Devant les eurodéputés, il expliquera encore : “J’ai assisté, impuissant, à l’agonie du colonel Musukusuku. J’ai côtoyé le général à la retraite Sikatenda Shabani, 82 ans, qui vient de mourir ce 3 juin. Tous les deux ont été sciemment privés de soins médicaux. […] Leur décès n’est pas une fatalité, il est le fait d’un système qui choisit d’exécuter sournoisement les détenus en les privant de soins médicaux. Je pouvais être leur prochaine victime”.
Le combat continue
Plus d’un an après son arrestation, Jean-Jacques Wondo s’interroge toujours : “Pourquoi moi ? Quel crime ai-je commis ? Est-ce pour avoir osé critiquer scientifiquement ce qui ne marche pas au Congo ? J’ai été détenu dans des conditions indignes, sans accès aux soins appropriés, sans possibilité de communiquer avec les miens. Durant les premiers jours de ma détention, j’ai aussi été privé de nourriture, de médicaments et même de produits d’hygiène de base.”

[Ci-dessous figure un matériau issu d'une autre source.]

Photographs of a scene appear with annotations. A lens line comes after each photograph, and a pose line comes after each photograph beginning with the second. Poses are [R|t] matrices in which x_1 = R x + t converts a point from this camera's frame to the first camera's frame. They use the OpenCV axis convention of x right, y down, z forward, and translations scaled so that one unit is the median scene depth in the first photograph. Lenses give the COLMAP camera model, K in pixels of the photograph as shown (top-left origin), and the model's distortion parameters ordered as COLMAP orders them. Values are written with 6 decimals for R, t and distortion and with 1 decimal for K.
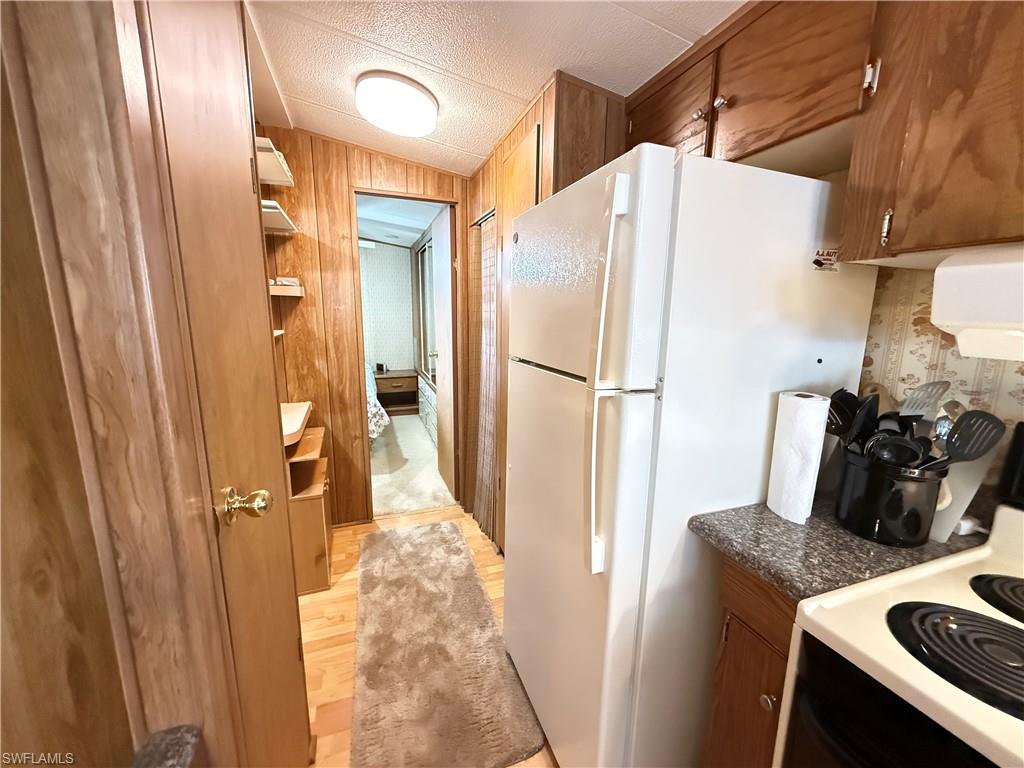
lens RADIAL K [[407.6, 0, 509.5], [0, 407.6, 385.5], [0, 0, 1]] dist [-0.000147, -0.000419]
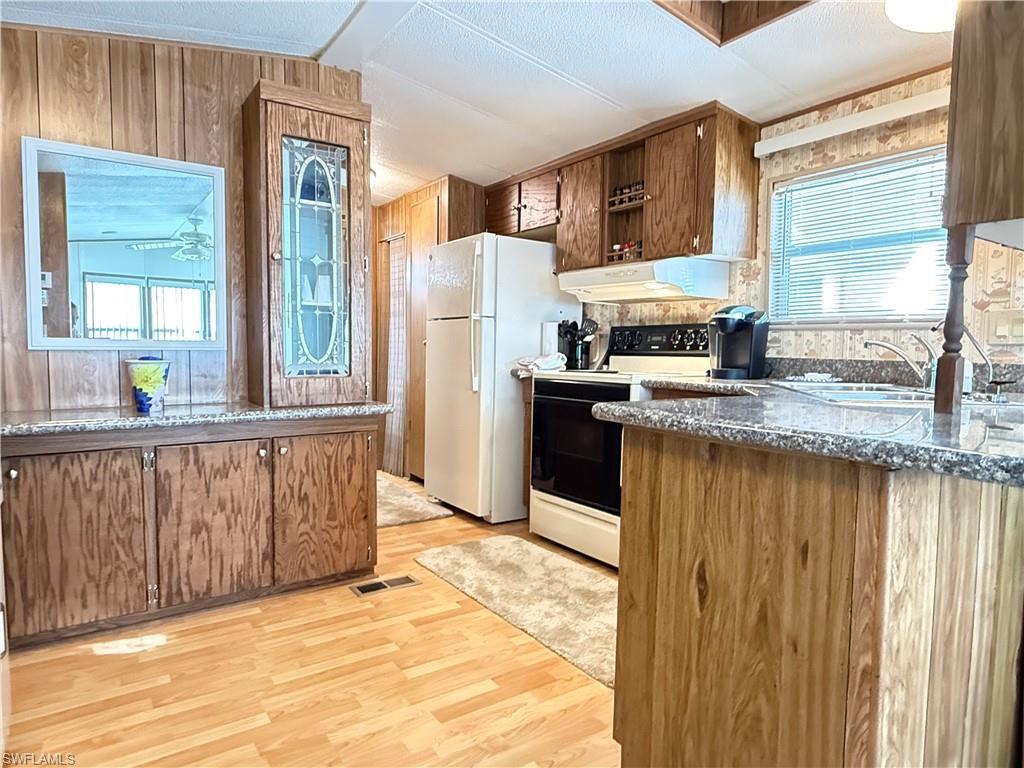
lens RADIAL K [[619.4, 0, 510.1], [0, 619.4, 381.8], [0, 0, 1]] dist [0.002310, -0.001906]
pose [[0.968454, -0.010672, 0.248965, -0.537871], [0.040676, 0.992453, -0.115681, 0.875276], [-0.245852, 0.122159, 0.961579, -2.786948]]
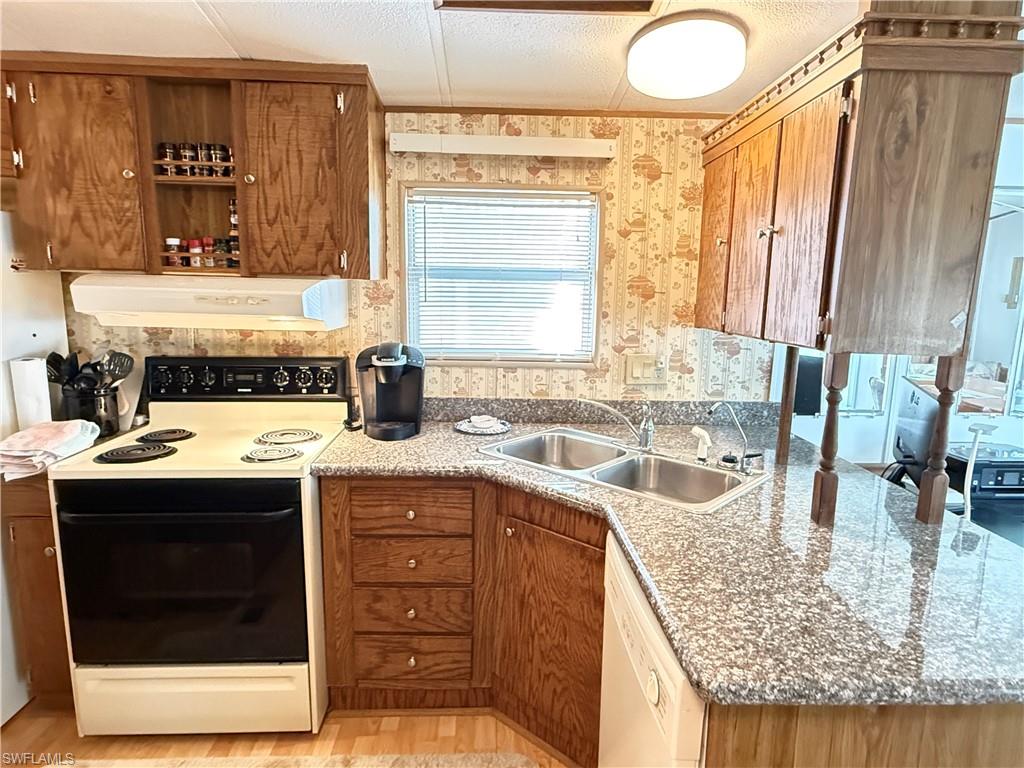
lens RADIAL K [[619.4, 0, 507.0], [0, 619.4, 386.8], [0, 0, 1]] dist [0.002310, -0.001906]
pose [[0.306617, -0.168365, 0.936824, -0.864029], [0.158666, 0.979502, 0.124104, 0.119691], [-0.938515, 0.110590, 0.327045, -1.354026]]
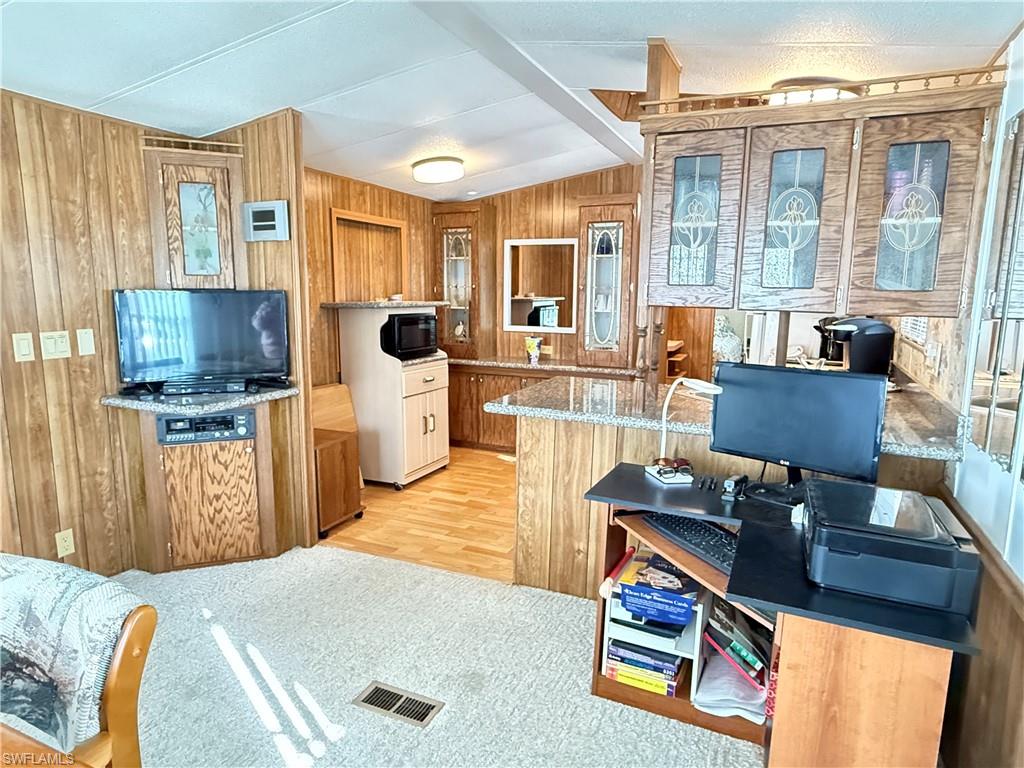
lens RADIAL K [[619.4, 0, 506.4], [0, 619.4, 384.7], [0, 0, 1]] dist [0.002310, -0.001906]
pose [[0.714034, 0.107290, -0.691842, 2.414975], [-0.130985, 0.991211, 0.018529, 0.777085], [0.687749, 0.077391, 0.721812, -4.151945]]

RDC : Les pièces à conviction escamotées dans le dossier Jean-Jacques Wondo
Aujourd’hui, de retour en Belgique, Jean-Jacques Wondo entend être totalement blanchi et obtenir des excuses des autorités congolaises. “Il faut savoir que je n’ai jamais bénéficié d’une quelconque mesure de libération conditionnelle pour des raisons médicales, ni d’une grâce présidentielle”, nous explique-t-il. “Jean-Jacques n’a reçu aucune notification lors de sa libération, enchaîne son avocat. Il faut savoir qu’un directeur de prison peut extraire un détenu pour qu’il bénéficie des soins nécessaires, mais il ne peut le libérer sans l’aval des autorités politique”, poursuit-il pour illustrer à quel point la libération de Jean-Jacques Wondo, comme son arrestation, est uniquement politique.